*** Task inputs
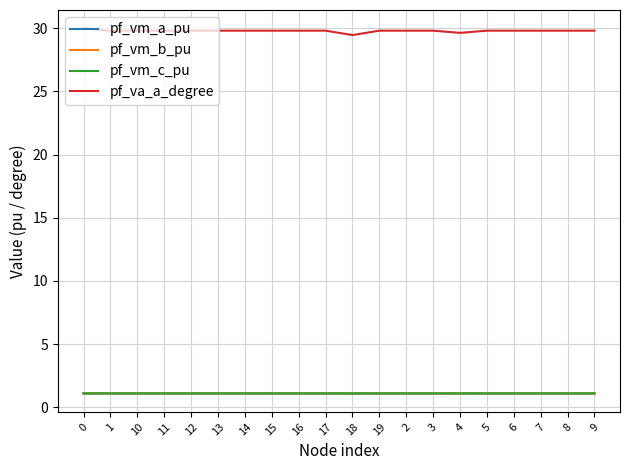

What is the minimum value shown in the chart?

1.1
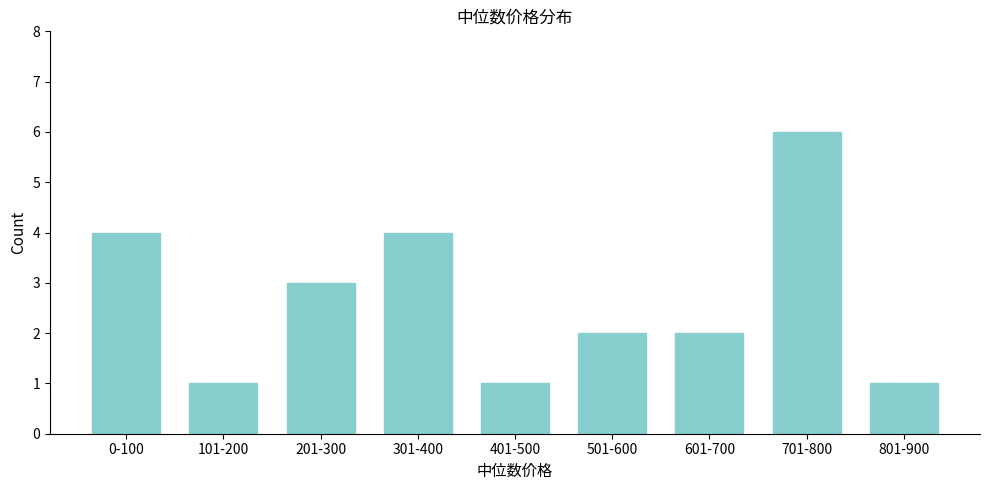

Reading left to right, extract all data points from this chart.

4	1	3	4	1	2	2	6	1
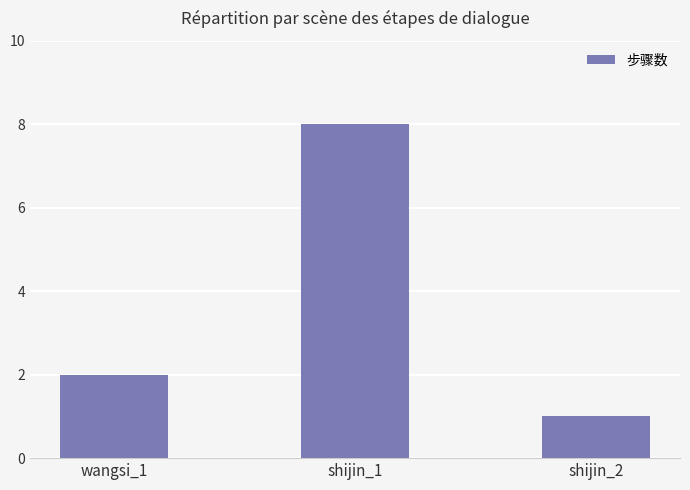

Rank the categories by value from lowest to highest.

shijin_2, wangsi_1, shijin_1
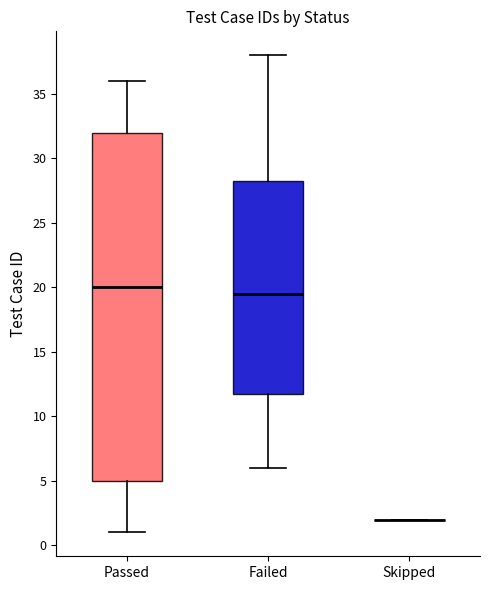

Where is the lower edge of the box for Passed on the y-axis? The values are not printed on the chart, so give them approximately, as read against the axis.

5.0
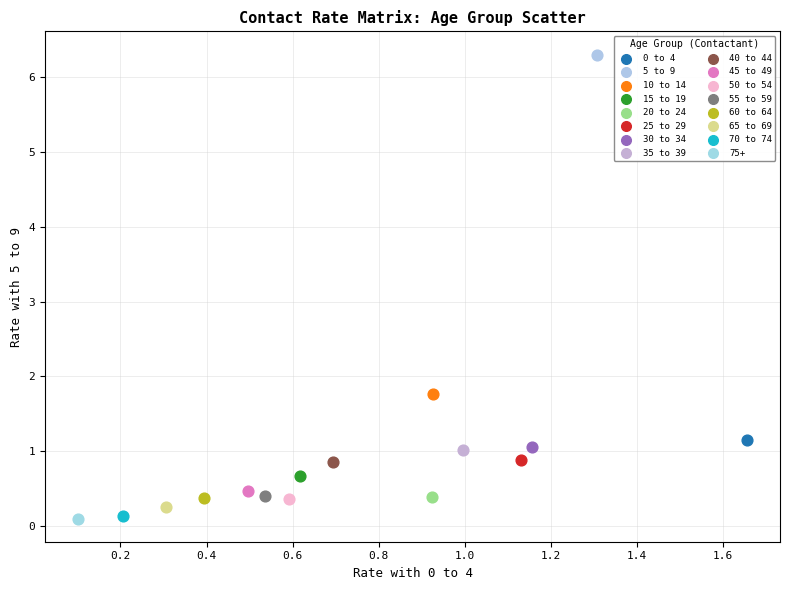

What are all the series names shown in the legend?

0 to 4, 5 to 9, 10 to 14, 15 to 19, 20 to 24, 25 to 29, 30 to 34, 35 to 39, 40 to 44, 45 to 49, 50 to 54, 55 to 59, 60 to 64, 65 to 69, 70 to 74, 75+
******
Rewrite the data items above, changing each "chart" to "graph" and keeping everything else the same. Leave the pictures out of your answer.

What is the minimum value shown in the graph?

1.1

Reading left to right, extract all data points from this graph.

4	1	3	4	1	2	2	6	1

Rank the categories by value from lowest to highest.

shijin_2, wangsi_1, shijin_1

Where is the lower edge of the box for Passed on the y-axis? The values are not printed on the graph, so give them approximately, as read against the axis.

5.0

What are all the series names shown in the legend?

0 to 4, 5 to 9, 10 to 14, 15 to 19, 20 to 24, 25 to 29, 30 to 34, 35 to 39, 40 to 44, 45 to 49, 50 to 54, 55 to 59, 60 to 64, 65 to 69, 70 to 74, 75+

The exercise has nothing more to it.